🤖 AI Summary
The development of general-purpose agents is hindered by the scarcity of high-quality, long-horizon, cross-domain interactive data. To address this challenge, this work proposes AgentSkiller, a novel framework that introduces a directed acyclic graph (DAG)-based state transition architecture and a cross-domain service integration mechanism. By leveraging domain ontologies, persona-centered entity graphs, service blueprints to define MCP tool interfaces, and persona-driven simulators, AgentSkiller automatically generates multi-turn, verifiable, and state-explicit high-fidelity interaction data. The approach ensures data recoverability and diversity, producing approximately 11K high-quality synthetic samples. Empirical evaluation demonstrates significant performance gains on function-calling tasks, with particularly pronounced improvements observed in large-scale language models.
📝 Abstract
Large Language Model agents demonstrate potential in solving real-world problems via tools, yet generalist intelligence is bottlenecked by scarce high-quality, long-horizon data. Existing methods collect privacy-constrained API logs or generate scripted interactions lacking diversity, which struggle to produce data requisite for scaling capabilities. We propose AgentSkiller, a fully automated framework synthesizing multi-turn interaction data across realistic, semantically linked domains. It employs a DAG-based architecture with explicit state transitions to ensure determinism and recoverability.

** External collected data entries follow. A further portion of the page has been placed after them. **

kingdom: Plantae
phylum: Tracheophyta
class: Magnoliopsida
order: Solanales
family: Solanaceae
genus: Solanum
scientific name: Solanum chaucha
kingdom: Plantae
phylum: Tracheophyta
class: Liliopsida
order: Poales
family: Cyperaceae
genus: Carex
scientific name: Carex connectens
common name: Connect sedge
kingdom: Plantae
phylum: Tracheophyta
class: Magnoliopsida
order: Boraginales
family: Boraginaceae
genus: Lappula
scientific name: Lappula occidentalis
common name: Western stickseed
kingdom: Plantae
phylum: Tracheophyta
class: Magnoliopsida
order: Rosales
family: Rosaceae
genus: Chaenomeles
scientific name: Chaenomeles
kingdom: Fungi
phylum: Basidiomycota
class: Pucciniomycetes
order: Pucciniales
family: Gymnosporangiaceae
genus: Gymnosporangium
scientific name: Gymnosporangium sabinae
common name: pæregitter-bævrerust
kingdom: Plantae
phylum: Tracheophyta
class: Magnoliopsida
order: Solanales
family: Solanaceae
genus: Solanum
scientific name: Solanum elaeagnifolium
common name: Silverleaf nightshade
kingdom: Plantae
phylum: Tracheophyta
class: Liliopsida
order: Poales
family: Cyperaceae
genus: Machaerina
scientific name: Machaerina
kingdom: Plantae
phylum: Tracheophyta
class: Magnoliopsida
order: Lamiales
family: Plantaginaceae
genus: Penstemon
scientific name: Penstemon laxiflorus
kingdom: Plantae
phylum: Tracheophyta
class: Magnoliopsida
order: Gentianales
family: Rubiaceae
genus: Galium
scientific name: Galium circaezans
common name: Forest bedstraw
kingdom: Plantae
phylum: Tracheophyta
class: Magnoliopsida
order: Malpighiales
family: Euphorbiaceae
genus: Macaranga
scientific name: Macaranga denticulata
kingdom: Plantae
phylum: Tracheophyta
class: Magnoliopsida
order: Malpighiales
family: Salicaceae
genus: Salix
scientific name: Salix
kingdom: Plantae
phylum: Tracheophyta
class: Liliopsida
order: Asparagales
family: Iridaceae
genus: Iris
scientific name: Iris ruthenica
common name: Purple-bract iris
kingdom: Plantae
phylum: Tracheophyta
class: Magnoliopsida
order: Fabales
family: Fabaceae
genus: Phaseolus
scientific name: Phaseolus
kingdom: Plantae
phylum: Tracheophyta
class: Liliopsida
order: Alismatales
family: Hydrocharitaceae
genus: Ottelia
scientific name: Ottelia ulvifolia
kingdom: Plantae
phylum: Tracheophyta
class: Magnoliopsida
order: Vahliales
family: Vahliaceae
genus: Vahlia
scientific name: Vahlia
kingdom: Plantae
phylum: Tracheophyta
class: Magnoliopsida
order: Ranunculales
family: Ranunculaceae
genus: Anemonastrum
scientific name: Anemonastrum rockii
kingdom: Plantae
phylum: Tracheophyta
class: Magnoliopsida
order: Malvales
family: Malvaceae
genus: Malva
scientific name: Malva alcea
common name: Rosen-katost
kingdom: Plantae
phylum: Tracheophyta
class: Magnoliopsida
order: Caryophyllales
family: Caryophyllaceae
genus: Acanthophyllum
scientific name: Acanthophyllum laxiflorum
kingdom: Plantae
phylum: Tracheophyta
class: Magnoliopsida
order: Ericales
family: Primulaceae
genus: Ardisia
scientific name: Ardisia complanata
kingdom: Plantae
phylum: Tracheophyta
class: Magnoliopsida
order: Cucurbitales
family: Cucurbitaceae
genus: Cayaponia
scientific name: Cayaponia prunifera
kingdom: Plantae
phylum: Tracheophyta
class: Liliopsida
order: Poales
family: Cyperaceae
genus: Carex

The pipeline builds a domain ontology and Person-Centric Entity Graph, defines tool interfaces via Service Blueprints for Model Context Protocol servers, and populates environments with consistent databases and strict Domain Policies. A cross-domain fusion mechanism links services to simulate complex tasks. Finally, the pipeline creates user tasks by verifying solution paths, filtering via execution-based validation, and generating queries using a Persona-based Simulator for automated rollout. This produces reliable environments with clear state changes. To demonstrate effectiveness, we synthesized $\approx$ 11K interaction samples; experimental results indicate that models trained on this dataset achieve significant improvements on function calling over baselines, particularly in larger parameter regimes.